There’s a personal cost too. Keeping a project quiet, carrying responsibility across teams, and working at the edge of several systems can be isolating. Ozzy is open about the fact that this kind of work can be lonely. She’s also candid about how her ADHD shapes the process: intense focus on what captures her interest, paired with ongoing struggles around time management. The project doesn’t suffer, but other parts of life sometimes do. Turning fundamental research into something clinically useful and eventually market-ready is a difficult leap. Anesthe-Mat sits right in that gap, and the difficulty of crossing it is part of the story!
Staying awake
Ozzy talks about Anesthe-Mate a bit like a child: something she cares deeply about, but knows she can’t cling to too tightly. What keeps her moving forward is less stubborn attachment than momentum: seeing that other people find value in it. More hospitals are now involved, and across them the same limitation keeps coming up: despite all the monitoring in place, there’s still no reliable way to measure pain during surgery. Knowing that this gap is widely recognised, and that the questions matter beyond her own work, is what sustains the project.
She’s also quick to point out that none of this would have happened without collaborators, especially the ophthalmology department, whose involvement made the work possible at all. Over the past three to four years, she’s also been supported by a coach, Marco (an MD with an MBA and a background in pharma) who specialises in guiding medtech and biotech startups in Switzerland, helping her navigate decisions far outside academic training. Alongside that, there’s continuity in people like Gregorio, a close friend and former lab colleague from her PhD years (and a list of others; but I won’t add them all here to avoid this turning into an Oscar acceptance speech). What sustains the project isn’t a single source of motivation, but a network of trust, feedback, and shared investment. Outside the work, time in the mountains skiing, climbing, and walking, as well as time spent with her family, help her switch off and come back to it.
Looking ahead, the focus for Anesthe-Mate is on turning the work into something clinicians can truly use: developing an advanced prototype with new engineering and data science partners, building a clinical database with the HUG and other hospitals, and validating its clinical utility. After that hopefully comes regulatory approval and, eventually, bringing the device to market over the next 2-3 years.

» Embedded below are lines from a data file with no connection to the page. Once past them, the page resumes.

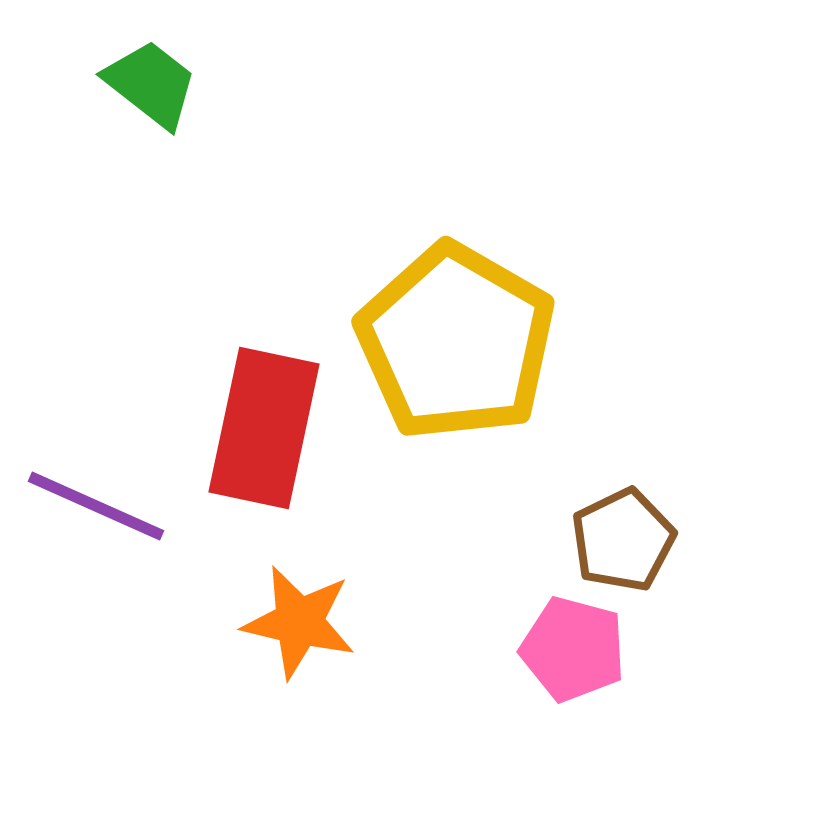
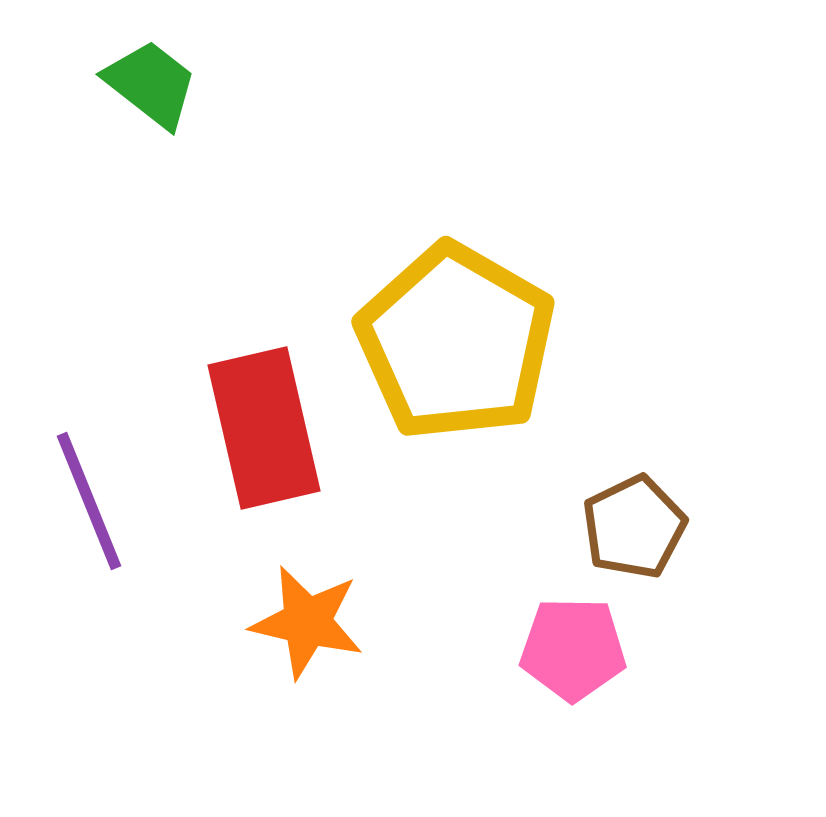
red rectangle: rotated 25 degrees counterclockwise
purple line: moved 7 px left, 5 px up; rotated 44 degrees clockwise
brown pentagon: moved 11 px right, 13 px up
orange star: moved 8 px right
pink pentagon: rotated 14 degrees counterclockwise
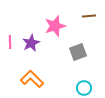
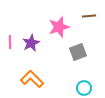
pink star: moved 4 px right, 1 px down
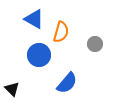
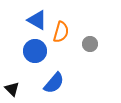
blue triangle: moved 3 px right, 1 px down
gray circle: moved 5 px left
blue circle: moved 4 px left, 4 px up
blue semicircle: moved 13 px left
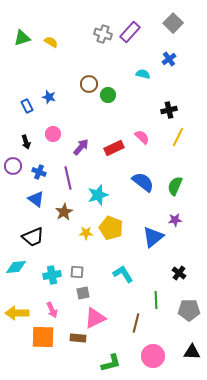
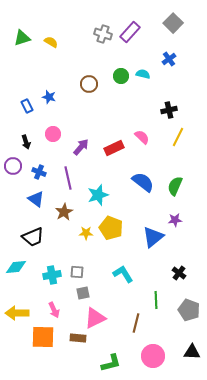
green circle at (108, 95): moved 13 px right, 19 px up
pink arrow at (52, 310): moved 2 px right
gray pentagon at (189, 310): rotated 20 degrees clockwise
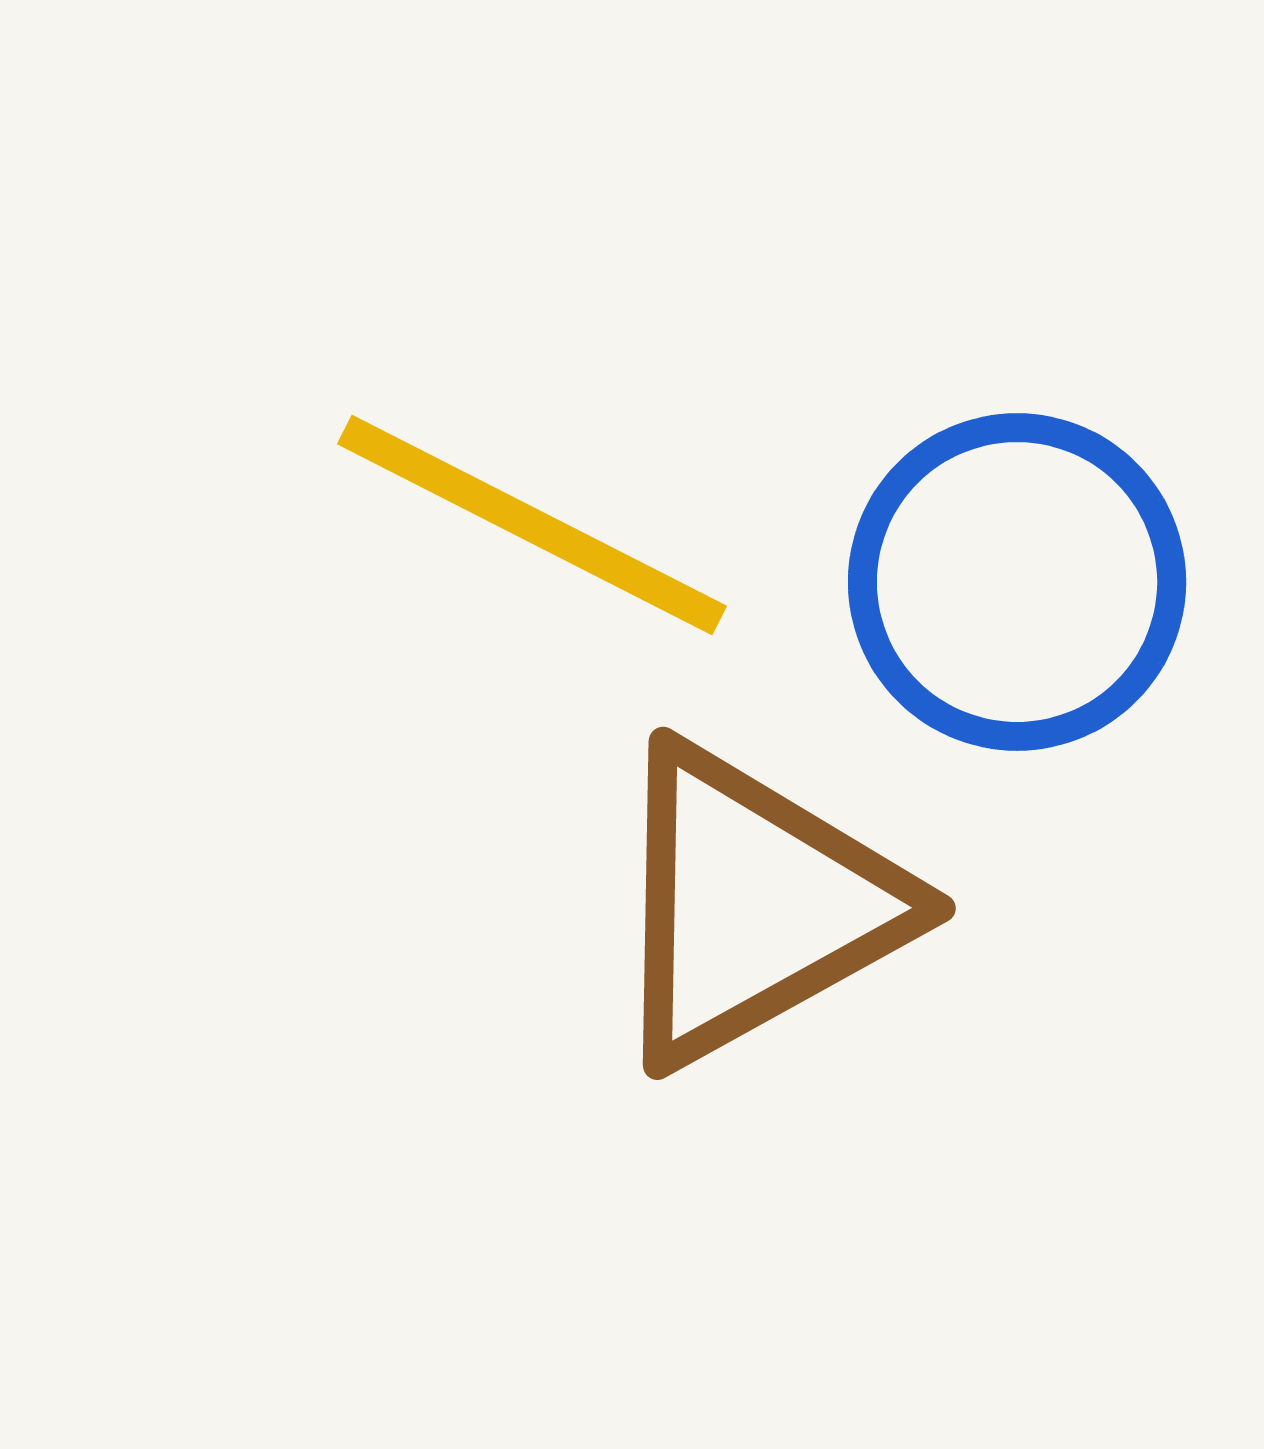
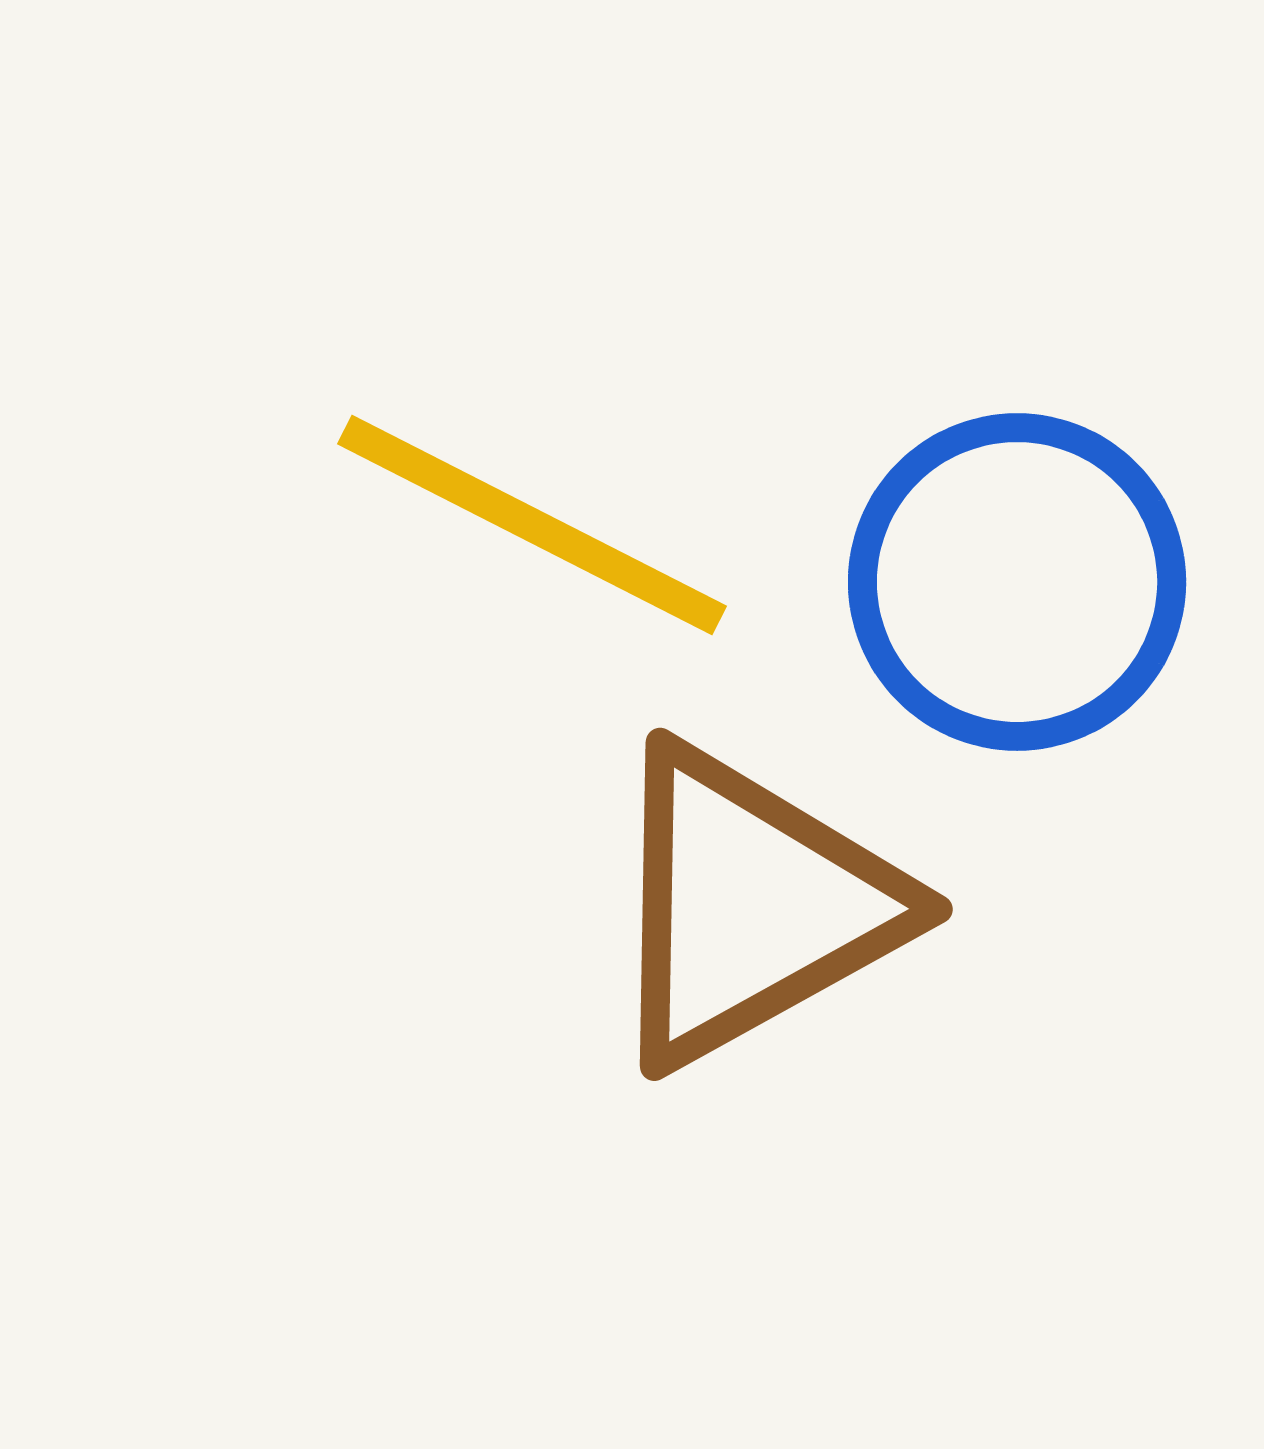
brown triangle: moved 3 px left, 1 px down
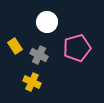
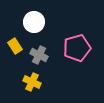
white circle: moved 13 px left
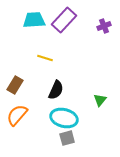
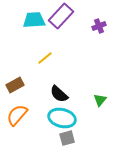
purple rectangle: moved 3 px left, 4 px up
purple cross: moved 5 px left
yellow line: rotated 56 degrees counterclockwise
brown rectangle: rotated 30 degrees clockwise
black semicircle: moved 3 px right, 4 px down; rotated 108 degrees clockwise
cyan ellipse: moved 2 px left
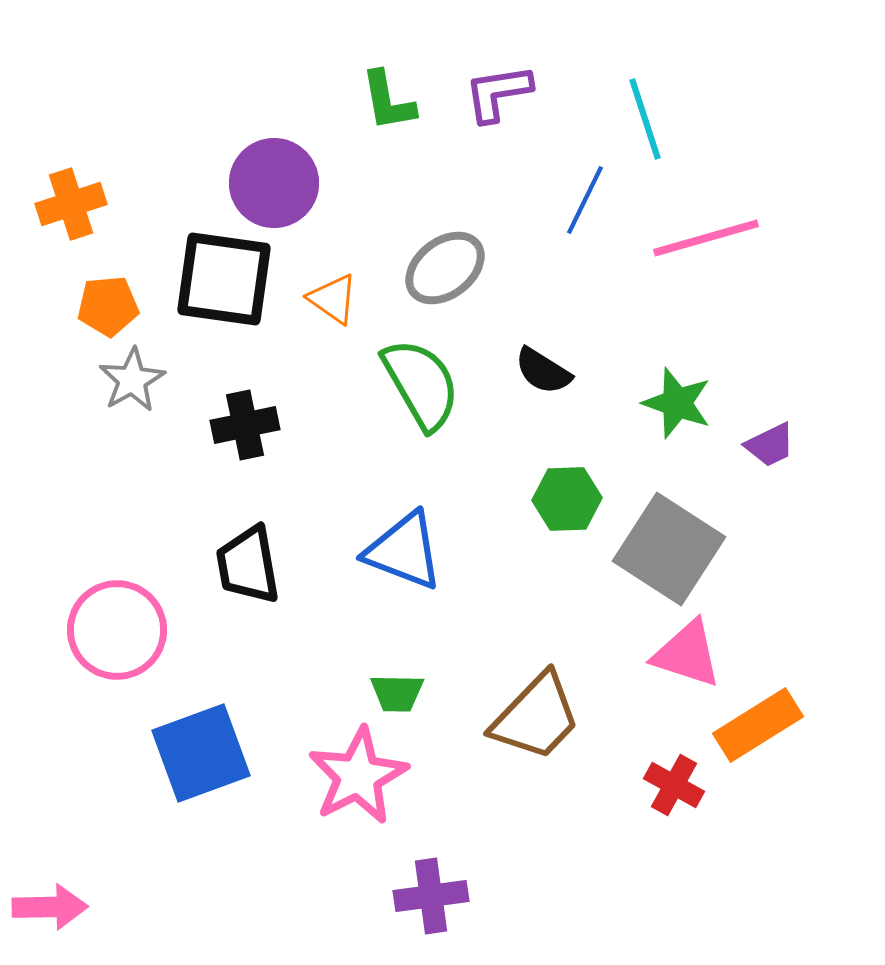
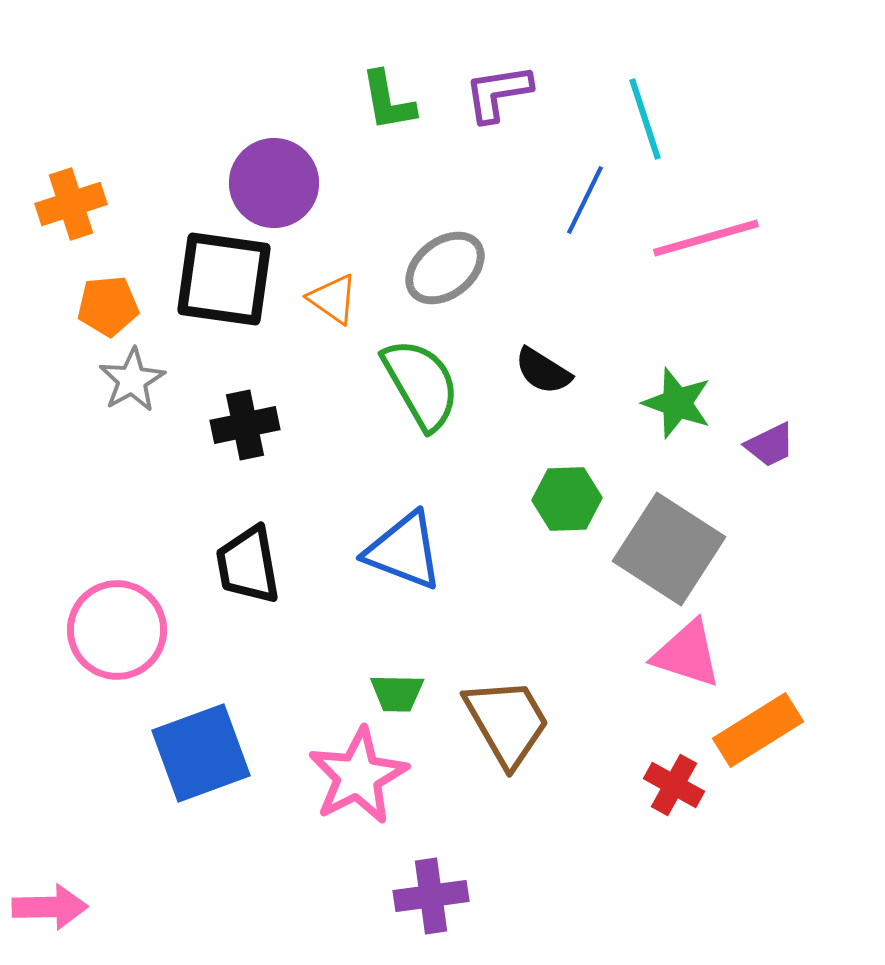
brown trapezoid: moved 29 px left, 5 px down; rotated 74 degrees counterclockwise
orange rectangle: moved 5 px down
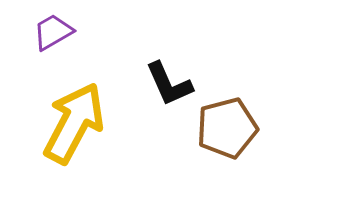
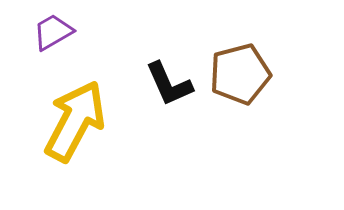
yellow arrow: moved 1 px right, 2 px up
brown pentagon: moved 13 px right, 54 px up
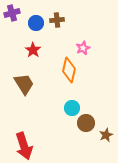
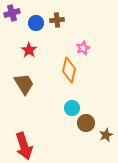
red star: moved 4 px left
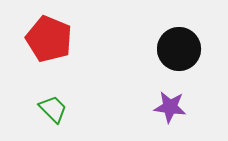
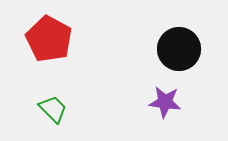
red pentagon: rotated 6 degrees clockwise
purple star: moved 5 px left, 5 px up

From a clinical perspective, the priority is not just whether nociception can be measured with eye tracking, but whether a robust device can meaningfully support decisions in the operating room, helping guide anaesthetic and analgesic dosing for unconscious patients, and improving care in practice.
It’s been fascinating to see Ozzy take this from a PhD project to a real, functioning clinical tool, much of it pieced together for me over long meals, good food, and unhurried conversations. After years of thought, persistence, and care, the success feels genuinely well-deserved! I can’t wait to see where the project goes next, and what it might make possible once pain no longer has to remain invisible during surgery.